**Assigned task:**
Leave out the pictures and retype exactly the lines from the one with "Camera frame: x" through the end of the records.

════════════════════

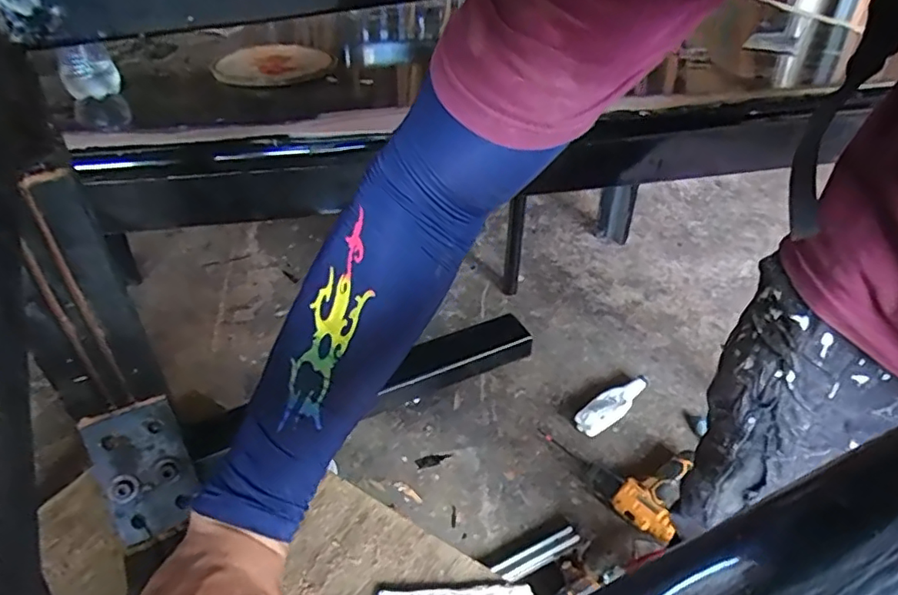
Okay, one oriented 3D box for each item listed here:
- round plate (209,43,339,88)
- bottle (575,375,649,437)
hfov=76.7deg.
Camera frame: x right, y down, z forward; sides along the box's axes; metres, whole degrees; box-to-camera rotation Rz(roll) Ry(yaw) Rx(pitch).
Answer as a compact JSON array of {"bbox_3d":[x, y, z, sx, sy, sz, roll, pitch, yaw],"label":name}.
[{"bbox_3d":[-0.213,-0.294,0.714,0.115,0.022,0.136,24,43,30],"label":"round plate"},{"bbox_3d":[0.358,0.230,1.228,0.212,0.040,0.064,-29,45,-33],"label":"bottle"}]

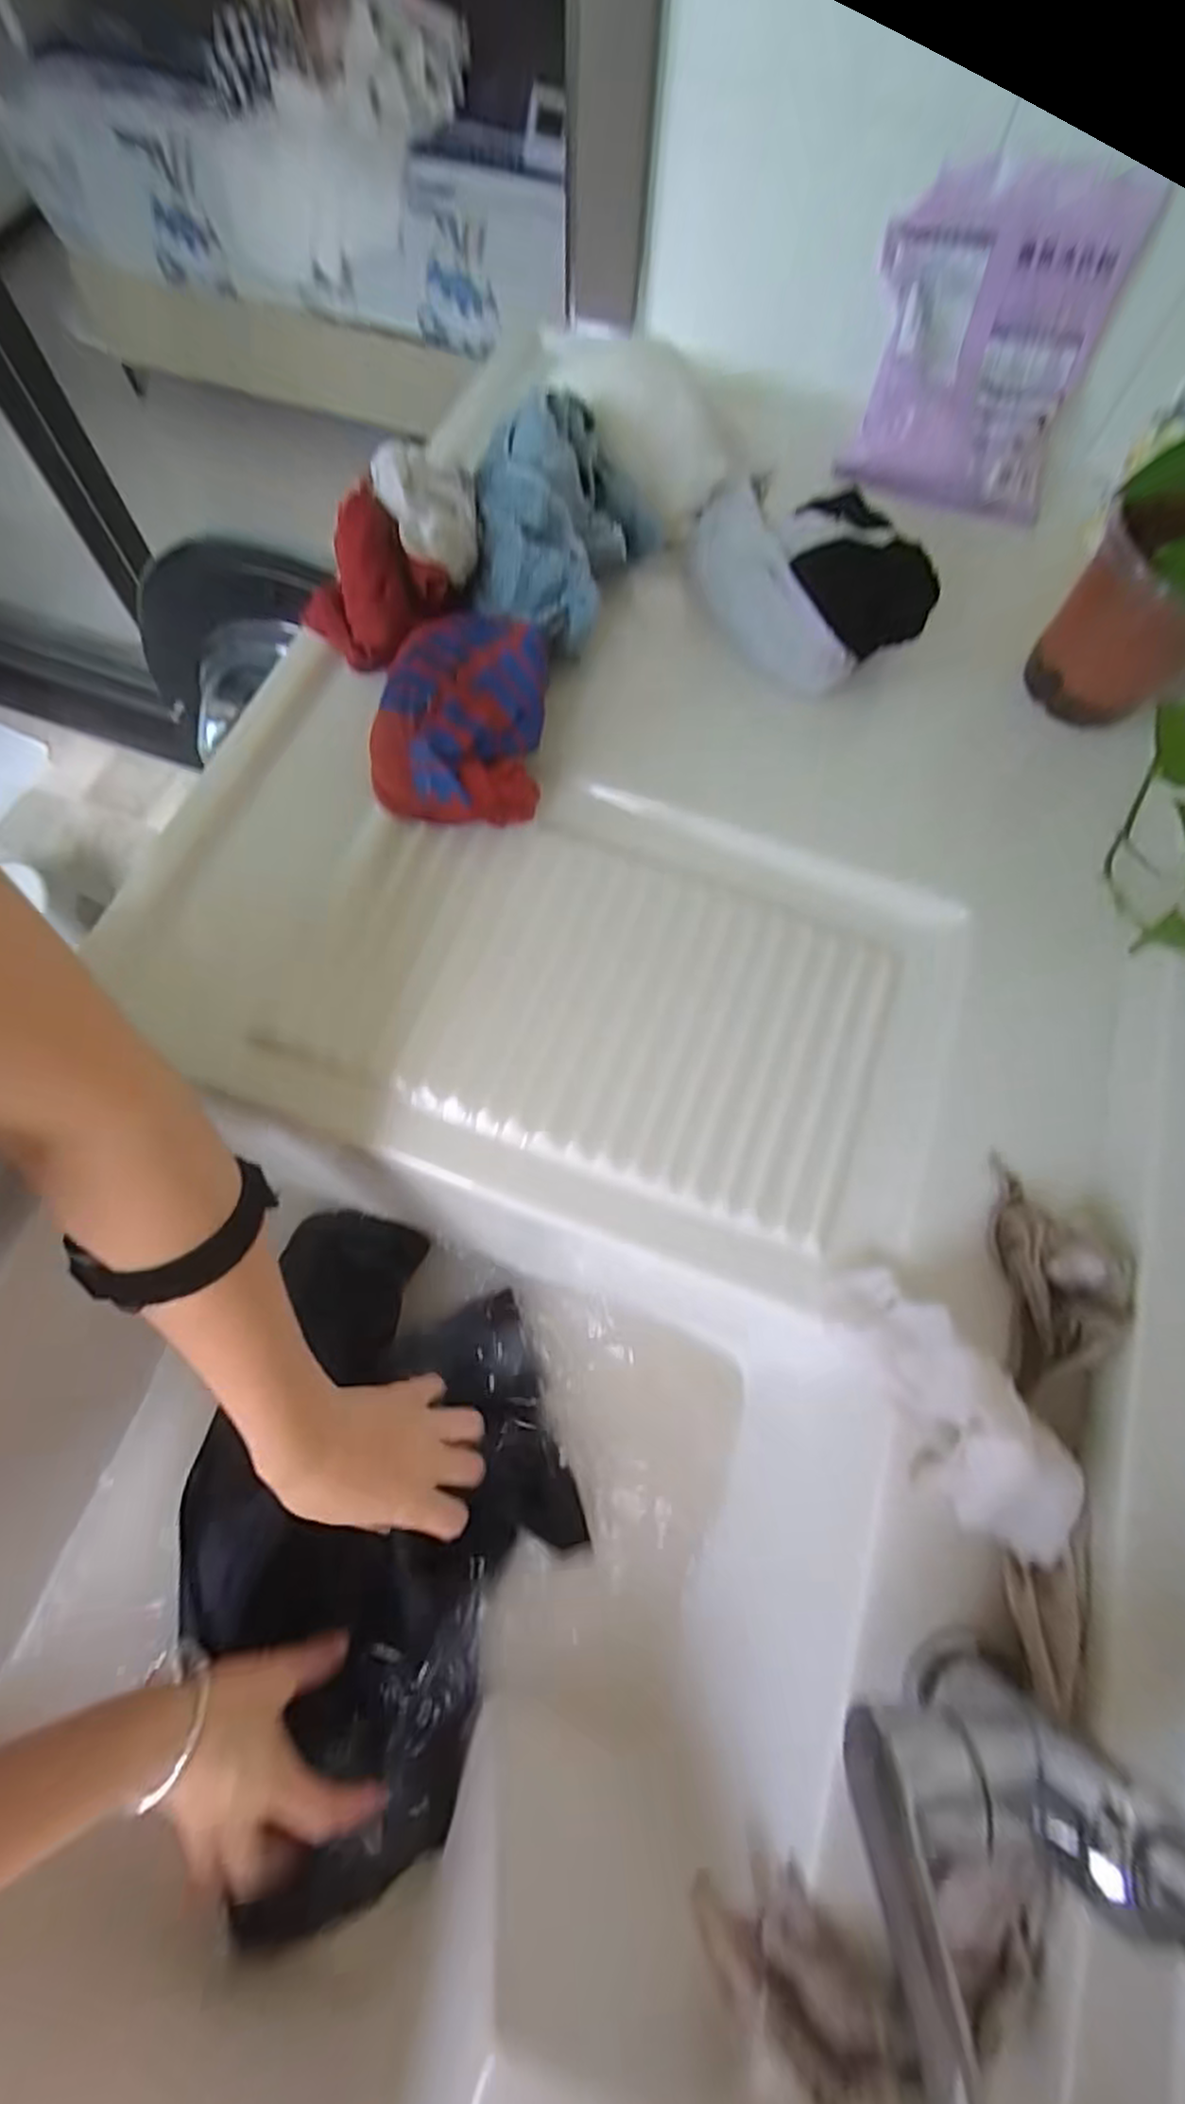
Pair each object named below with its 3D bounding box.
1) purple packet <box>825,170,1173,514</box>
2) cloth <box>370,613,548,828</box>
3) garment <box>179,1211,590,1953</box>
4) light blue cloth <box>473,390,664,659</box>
[{"bbox_3d":[0.301,-0.543,0.558,0.168,0.195,0.052,16,30,6],"label":"purple packet"},{"bbox_3d":[-0.078,-0.199,0.434,0.096,0.063,0.146,0,69,-2],"label":"cloth"},{"bbox_3d":[-0.134,0.292,0.444,0.223,0.057,0.330,18,69,5],"label":"garment"},{"bbox_3d":[-0.021,-0.352,0.475,0.106,0.073,0.176,13,69,3],"label":"light blue cloth"}]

════════════════════

**Exercise output:**
Camera frame: x right, y down, z forward; sides along the box's axes; metres, whole degrees; box-to-camera rotation Rz(roll) Ry(yaw) Rx(pitch).
Answer as a compact JSON array of {"bbox_3d":[x, y, z, sx, sy, sz, roll, pitch, yaw],"label":name}.
[{"bbox_3d":[-0.213,-0.294,0.714,0.115,0.022,0.136,24,43,30],"label":"round plate"},{"bbox_3d":[0.358,0.230,1.228,0.212,0.040,0.064,-29,45,-33],"label":"bottle"}]

Pair each object named below with its 3D bounding box.
1) purple packet <box>825,170,1173,514</box>
2) cloth <box>370,613,548,828</box>
3) garment <box>179,1211,590,1953</box>
4) light blue cloth <box>473,390,664,659</box>
[{"bbox_3d":[0.301,-0.543,0.558,0.168,0.195,0.052,16,30,6],"label":"purple packet"},{"bbox_3d":[-0.078,-0.199,0.434,0.096,0.063,0.146,0,69,-2],"label":"cloth"},{"bbox_3d":[-0.134,0.292,0.444,0.223,0.057,0.330,18,69,5],"label":"garment"},{"bbox_3d":[-0.021,-0.352,0.475,0.106,0.073,0.176,13,69,3],"label":"light blue cloth"}]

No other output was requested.